Think of a nonprofit as if you have a board of investors, and you must let them know the status of their investments. You will be held accountable for any discrepancies or issues that may arise in the event of an audit.
For example, a community service organization Executive Director may be a social worker who’s never taken an accounting class/has no accounting experience. If they’re tasked with reviewing the check register, bank reconciliations, detailed accounting reports, they are hindered from doing their job, which is to raise money, set policy and provide governance.
If a nonprofit board is stuck micromanaging, then their primary function cannot be achieved. This is why you must have a good system of internal controls, so the board isn’t stuck spending valuable time with anything other than their mission critical tasks.
You’re Personally Liable
As a board member, first and foremost, it’s paramount to know you have personal liability for the custody of the nonprofit’s assets.
This falls into 3 main categories:
- Your errors and omissions (E&O) policy: You must always be sure your E&O policy is fully paid up. At GrowthForce, we get our Executive Director to confirm our E&O policy is fully paid up when we receive the audit financial statement. It’s a good time to ask!
- Compliance: You must be both audit ready and tax ready. While this varies from state to state, many require you to get audited if you have a million dollars of revenue, or even $500,000. The 990 tax return – the one needed for nonprofits – is considered the most difficult tax return there is for small and medium-sized organizations. Why? Because the IRS wants to ensure nonprofits aren’t tax cheats. This is exactly why you must be more stringent on your financial records; you must separate your programmatic expenses from fundraising expenses, from their general and administrative (G&A), and other administrative costs.
- Joint cost allocation: This means you’re allowed to allocate the cost of things that are done jointly for program and fundraising and administrative purposes. This is a huge part of what GrowthForce accomplishes for our clients. The best way to explain this is through an Executive Director’s pay through time – if they’re spending ⅓ of their time on fundraising, ⅓ of their time on the program itself and ⅓ of their time on administrative work, putting all of this under administrative work makes the nonprofit look bad. These costs should all be separated for the best accounting metrics.
At the end of the day, money is money, and nonprofits need to be run the same as for-profit businesses in terms of making money. You want to be sure your efforts put in match or exceed what you get out of fundraising and other initiatives.
How this works is essentially knowing where to allocate funding for the best possible outcome/output. When making these decisions on a nonprofit board, you have to start with the drivers.
Here’s an example from our previous community service organization scenario:
With a community service organization, you’d want to examine unit economics such as the cost to serve a client. Then, you can look at the costs of serving someone in a vocational training program – $100 per person – and pick another program, a day habilitation for $50 a person, and make a decision on your ROI garnered from the limited resources. If these are both equally important initiatives, but you only have $100, you must ascertain whether serving 2 people in your day habilitation program is better, or whether 1 in the vocational training program is.
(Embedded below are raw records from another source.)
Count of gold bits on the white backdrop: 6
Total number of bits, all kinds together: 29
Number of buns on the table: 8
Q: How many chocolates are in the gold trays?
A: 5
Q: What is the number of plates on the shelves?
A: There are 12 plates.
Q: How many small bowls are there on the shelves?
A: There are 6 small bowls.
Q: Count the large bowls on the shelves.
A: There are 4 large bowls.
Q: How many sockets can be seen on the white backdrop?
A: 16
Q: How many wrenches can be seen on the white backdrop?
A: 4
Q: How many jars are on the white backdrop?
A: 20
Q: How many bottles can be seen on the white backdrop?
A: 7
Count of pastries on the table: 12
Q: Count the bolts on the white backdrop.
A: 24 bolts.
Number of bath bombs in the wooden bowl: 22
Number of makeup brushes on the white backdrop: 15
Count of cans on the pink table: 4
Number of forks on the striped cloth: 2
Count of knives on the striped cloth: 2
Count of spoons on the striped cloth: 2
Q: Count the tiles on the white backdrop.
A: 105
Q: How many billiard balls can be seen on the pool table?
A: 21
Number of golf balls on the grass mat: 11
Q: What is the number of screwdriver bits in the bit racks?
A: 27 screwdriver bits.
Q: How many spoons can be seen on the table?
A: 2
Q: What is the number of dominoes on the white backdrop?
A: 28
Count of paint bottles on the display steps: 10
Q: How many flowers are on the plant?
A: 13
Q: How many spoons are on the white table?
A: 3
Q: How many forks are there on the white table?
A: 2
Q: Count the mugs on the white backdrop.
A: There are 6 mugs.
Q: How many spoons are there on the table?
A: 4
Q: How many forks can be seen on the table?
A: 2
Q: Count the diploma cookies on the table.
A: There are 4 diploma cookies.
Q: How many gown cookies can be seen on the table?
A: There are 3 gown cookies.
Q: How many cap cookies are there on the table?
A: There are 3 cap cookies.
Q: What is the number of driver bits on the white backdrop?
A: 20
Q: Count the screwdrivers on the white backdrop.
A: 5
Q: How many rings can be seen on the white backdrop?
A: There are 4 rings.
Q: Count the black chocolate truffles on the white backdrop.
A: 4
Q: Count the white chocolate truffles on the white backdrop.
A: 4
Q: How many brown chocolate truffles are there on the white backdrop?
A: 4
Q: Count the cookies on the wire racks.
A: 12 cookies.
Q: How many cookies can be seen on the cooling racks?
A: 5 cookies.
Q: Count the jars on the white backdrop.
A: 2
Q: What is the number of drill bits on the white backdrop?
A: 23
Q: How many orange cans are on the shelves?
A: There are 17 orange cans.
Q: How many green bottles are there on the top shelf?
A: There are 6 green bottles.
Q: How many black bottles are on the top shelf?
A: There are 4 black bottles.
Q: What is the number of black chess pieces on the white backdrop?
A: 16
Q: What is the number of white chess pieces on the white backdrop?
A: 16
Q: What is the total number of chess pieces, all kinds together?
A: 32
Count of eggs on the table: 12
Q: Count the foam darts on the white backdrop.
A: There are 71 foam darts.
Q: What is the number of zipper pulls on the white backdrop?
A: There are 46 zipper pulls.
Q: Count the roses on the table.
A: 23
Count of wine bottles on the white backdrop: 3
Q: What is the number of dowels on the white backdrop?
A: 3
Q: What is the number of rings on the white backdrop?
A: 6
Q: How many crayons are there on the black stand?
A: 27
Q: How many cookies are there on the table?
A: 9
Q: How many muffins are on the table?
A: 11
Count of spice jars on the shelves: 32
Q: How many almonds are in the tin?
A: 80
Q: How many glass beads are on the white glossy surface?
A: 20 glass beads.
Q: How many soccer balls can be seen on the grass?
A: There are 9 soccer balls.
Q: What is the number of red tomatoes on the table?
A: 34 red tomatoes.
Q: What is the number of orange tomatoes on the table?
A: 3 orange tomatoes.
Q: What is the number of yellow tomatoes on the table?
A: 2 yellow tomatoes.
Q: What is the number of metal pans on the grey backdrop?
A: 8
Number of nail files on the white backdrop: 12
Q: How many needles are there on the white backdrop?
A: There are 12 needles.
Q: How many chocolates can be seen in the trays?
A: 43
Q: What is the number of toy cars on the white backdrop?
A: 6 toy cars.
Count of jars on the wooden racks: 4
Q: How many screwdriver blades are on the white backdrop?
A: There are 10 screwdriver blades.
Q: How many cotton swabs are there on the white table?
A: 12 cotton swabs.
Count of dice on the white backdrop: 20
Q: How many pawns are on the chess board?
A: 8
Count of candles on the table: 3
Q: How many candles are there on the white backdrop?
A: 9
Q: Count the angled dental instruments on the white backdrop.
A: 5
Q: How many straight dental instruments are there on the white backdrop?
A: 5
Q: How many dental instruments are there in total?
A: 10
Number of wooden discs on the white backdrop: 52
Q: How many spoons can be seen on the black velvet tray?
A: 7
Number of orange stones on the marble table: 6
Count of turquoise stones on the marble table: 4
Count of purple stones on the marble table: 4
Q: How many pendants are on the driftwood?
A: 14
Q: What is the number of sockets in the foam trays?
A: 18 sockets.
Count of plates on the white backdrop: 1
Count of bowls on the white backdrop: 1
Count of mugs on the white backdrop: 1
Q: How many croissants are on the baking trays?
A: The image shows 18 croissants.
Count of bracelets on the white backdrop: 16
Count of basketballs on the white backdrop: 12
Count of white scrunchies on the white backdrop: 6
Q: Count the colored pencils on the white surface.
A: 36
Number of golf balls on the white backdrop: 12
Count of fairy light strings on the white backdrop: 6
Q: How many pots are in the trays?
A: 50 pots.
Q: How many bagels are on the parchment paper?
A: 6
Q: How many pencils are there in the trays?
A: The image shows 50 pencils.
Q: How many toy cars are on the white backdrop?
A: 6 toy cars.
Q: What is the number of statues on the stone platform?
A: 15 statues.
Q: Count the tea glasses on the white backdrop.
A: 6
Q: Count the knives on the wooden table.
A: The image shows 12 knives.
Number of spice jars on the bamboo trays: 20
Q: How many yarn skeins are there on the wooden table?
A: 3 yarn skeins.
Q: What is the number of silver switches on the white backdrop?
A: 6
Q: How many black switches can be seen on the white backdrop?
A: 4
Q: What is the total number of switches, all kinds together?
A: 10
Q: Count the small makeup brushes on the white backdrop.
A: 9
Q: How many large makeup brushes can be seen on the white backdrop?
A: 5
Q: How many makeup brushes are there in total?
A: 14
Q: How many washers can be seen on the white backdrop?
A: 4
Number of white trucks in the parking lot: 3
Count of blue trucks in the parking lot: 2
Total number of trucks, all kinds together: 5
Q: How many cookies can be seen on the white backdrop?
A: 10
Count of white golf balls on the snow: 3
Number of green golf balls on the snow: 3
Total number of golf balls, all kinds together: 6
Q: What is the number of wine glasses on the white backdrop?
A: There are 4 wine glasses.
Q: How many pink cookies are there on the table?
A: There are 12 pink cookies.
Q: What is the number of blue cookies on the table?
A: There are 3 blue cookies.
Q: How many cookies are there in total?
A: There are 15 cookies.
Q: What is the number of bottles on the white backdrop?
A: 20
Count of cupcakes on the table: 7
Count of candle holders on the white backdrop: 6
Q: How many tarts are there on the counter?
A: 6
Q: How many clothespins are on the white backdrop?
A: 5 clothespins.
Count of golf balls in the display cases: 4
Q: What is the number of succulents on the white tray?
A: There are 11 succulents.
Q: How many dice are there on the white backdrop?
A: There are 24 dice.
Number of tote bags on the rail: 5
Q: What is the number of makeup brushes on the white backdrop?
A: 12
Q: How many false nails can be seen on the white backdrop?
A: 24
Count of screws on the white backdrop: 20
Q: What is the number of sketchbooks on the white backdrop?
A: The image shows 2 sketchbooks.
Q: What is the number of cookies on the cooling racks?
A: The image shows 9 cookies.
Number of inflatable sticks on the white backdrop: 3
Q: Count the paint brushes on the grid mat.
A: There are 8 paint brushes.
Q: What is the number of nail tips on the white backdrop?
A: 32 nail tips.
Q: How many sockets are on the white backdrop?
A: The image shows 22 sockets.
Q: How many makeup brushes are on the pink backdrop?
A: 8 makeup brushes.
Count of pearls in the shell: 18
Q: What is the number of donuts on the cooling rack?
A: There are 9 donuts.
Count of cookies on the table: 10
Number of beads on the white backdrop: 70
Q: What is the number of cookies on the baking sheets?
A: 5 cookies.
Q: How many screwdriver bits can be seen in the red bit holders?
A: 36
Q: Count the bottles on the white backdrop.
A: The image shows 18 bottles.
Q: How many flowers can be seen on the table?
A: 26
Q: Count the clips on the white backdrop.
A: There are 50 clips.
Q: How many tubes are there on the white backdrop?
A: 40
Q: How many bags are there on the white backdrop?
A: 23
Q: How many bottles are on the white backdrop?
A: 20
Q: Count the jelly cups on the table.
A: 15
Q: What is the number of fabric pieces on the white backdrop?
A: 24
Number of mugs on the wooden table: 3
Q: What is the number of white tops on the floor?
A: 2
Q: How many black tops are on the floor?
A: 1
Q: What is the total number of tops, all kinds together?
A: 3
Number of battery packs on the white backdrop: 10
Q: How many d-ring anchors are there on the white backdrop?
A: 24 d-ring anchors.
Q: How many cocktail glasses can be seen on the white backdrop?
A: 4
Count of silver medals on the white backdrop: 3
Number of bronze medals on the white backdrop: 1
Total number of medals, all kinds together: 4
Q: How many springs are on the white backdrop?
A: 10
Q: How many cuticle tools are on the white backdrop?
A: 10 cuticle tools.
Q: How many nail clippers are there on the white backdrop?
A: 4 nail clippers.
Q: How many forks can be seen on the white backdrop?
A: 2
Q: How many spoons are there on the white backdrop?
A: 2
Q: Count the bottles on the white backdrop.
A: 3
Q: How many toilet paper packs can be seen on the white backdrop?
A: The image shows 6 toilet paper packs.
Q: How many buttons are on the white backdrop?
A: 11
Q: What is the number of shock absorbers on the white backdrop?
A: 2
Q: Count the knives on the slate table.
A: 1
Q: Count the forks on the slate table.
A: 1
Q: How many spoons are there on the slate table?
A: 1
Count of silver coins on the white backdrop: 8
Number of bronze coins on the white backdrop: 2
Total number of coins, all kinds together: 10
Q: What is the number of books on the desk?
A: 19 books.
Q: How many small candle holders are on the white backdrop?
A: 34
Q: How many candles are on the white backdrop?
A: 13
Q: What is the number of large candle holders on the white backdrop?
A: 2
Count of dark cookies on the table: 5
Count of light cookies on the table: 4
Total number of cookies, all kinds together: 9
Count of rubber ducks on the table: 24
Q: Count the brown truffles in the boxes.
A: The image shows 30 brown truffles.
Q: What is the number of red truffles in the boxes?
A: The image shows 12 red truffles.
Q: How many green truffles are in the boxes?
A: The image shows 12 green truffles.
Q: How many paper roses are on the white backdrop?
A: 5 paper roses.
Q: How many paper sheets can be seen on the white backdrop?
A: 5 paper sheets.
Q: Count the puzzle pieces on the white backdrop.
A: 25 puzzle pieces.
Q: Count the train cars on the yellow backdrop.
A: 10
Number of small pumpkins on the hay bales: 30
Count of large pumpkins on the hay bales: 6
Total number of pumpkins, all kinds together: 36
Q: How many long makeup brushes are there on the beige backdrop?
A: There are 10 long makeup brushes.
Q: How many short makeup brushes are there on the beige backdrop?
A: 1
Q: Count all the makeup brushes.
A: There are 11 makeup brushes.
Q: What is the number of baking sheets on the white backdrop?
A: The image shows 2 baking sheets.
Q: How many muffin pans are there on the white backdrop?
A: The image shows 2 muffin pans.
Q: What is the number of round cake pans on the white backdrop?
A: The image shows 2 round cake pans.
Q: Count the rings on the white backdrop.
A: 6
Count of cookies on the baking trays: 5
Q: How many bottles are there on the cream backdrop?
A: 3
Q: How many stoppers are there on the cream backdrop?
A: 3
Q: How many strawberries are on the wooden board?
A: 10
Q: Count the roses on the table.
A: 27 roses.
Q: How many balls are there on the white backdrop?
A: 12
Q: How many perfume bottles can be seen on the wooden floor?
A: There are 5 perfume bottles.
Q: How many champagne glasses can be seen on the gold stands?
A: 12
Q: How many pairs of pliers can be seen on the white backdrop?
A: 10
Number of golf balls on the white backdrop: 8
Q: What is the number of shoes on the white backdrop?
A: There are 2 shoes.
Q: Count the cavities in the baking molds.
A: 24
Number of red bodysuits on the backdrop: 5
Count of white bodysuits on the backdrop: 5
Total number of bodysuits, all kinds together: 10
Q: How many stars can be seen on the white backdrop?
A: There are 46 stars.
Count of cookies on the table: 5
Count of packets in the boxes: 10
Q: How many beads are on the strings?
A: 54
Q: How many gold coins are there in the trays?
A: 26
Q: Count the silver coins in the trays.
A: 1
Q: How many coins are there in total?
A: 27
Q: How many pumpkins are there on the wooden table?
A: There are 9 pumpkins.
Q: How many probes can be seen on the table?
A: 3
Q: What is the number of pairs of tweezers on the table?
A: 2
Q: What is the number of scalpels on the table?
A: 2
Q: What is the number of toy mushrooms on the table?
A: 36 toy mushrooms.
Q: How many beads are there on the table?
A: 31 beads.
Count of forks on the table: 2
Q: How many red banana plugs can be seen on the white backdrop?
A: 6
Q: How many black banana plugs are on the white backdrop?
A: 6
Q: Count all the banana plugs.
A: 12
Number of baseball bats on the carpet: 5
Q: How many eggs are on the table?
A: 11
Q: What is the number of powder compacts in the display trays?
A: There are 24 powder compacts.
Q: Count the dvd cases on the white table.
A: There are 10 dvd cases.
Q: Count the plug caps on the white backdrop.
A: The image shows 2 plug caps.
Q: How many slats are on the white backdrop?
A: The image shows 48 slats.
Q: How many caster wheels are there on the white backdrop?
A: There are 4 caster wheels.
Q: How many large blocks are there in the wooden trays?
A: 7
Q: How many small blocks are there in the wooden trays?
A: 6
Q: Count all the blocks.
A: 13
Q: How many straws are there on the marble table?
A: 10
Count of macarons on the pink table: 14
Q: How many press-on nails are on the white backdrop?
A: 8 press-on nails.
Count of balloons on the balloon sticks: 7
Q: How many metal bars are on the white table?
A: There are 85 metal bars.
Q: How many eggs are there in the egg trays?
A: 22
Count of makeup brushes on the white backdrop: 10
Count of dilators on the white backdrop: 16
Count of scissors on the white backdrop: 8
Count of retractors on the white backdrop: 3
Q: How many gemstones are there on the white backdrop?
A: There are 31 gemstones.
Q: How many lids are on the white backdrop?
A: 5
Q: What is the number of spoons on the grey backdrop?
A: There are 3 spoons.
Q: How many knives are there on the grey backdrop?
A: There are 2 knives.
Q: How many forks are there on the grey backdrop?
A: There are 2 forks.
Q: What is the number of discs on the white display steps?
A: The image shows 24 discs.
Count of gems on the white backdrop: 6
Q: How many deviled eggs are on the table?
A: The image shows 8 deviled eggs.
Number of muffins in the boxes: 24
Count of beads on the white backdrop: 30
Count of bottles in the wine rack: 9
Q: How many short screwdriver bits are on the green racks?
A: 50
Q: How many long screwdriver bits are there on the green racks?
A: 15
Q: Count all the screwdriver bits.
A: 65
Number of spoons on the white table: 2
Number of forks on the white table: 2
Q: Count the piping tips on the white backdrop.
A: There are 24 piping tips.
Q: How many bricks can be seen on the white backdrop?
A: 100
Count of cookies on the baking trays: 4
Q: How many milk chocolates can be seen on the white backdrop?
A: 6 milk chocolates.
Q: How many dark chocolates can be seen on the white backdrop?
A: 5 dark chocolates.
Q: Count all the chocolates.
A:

This isn’t an easy call to make, but that’s the board’s job – to figure out the policy and governance; a means of allocating resources. A budget must be proven on what’s going to give the biggest bang for your nonprofit buck.
Measuring Success With Nonprofits
As a closing note, success isn’t measured for a nonprofit in dollar signs – it’s the fulfillment of your organization’s mission. The true motivation lies in helping others in need and raising money to continue doing so.
In order to propel your nonprofit’s initiatives, you need to be diligent about maintaining profits in the most actionable way, and letting the board do its central job.